Logstash File input: sincedb_path

John C picture John C · Apr 11, 2015 · Viewed 17.7k times · Source

Upon restarting Logstash, at times observed that Logstash duplicates the log events. Was wondering as to what would be the right way to apply start_position, sincedb_path, sincedb_write_interval configuration options.

  • What happens when there are multiple files in the same location as in my example below /home/tom/testData/*.log
  • What happens when the file rotation occurs like for example the XXX.log file is renamed to XXX-<date>.log and a new XXX.log file is created. In this case name doesn't change, but the inode changes.

Would highly appreciate if anyone can throw some light on this.

input {
           file {
             path => "/home/tom/testData/*.log"
             type => "log"
             start_position => "beginning"
             sincedb_path => "/persistent/loc"        
             sincedb_write_interval => 10
               }
       }

Answer

Alain Collins picture Alain Collins · May 4, 2015

start_position (beginning or end) is only used for files that have not yet been seen by logstash.

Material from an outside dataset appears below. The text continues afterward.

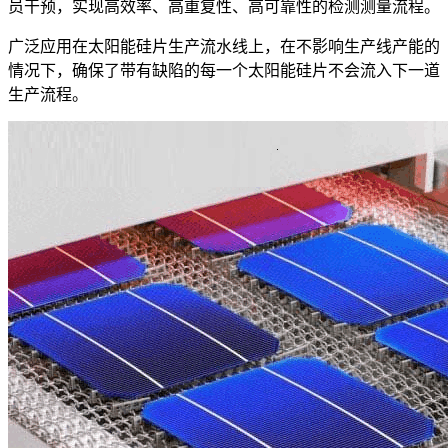
员干预，实现高效率、高重复性、高可靠性的检测测量流程。
广泛应用在太阳能硅片生产流水线上，在不影响生产线产能的
情况下，确保了带有缺陷的每一个太阳能硅片不会流入下一道
生产流程。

The only reason to use 'beginning' is when you're trying to load older files.

sincedb_path just needs to be a directory where logstash has write permission for the registry.

sincedb_write_interval defines how often logstash should write the sincedb registry. A larger value puts you at risk in logstash were to crash.

When you have multiple files that match your glob, logstash tracks them separately by having multiple entries in the registry.

The registry contains the inode number, so logstash knows what to do in that type of rotation.